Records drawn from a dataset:
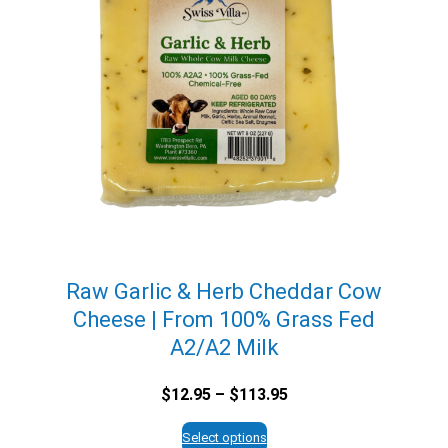
Raw Garlic & Herb Cheddar Cow
Cheese | From 100% Grass Fed
A2/A2 Milk
Price
$
12.95
–
$
113.95
range:
$12.95
Select options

▸ **Exercise brief**:
No pictures should appear in the copy, and each record above is to be returned exactly.

▸ **Reply**:
Raw Garlic & Herb Cheddar Cow
Cheese | From 100% Grass Fed
A2/A2 Milk
Price
$
12.95
–
$
113.95
range:
$12.95
Select options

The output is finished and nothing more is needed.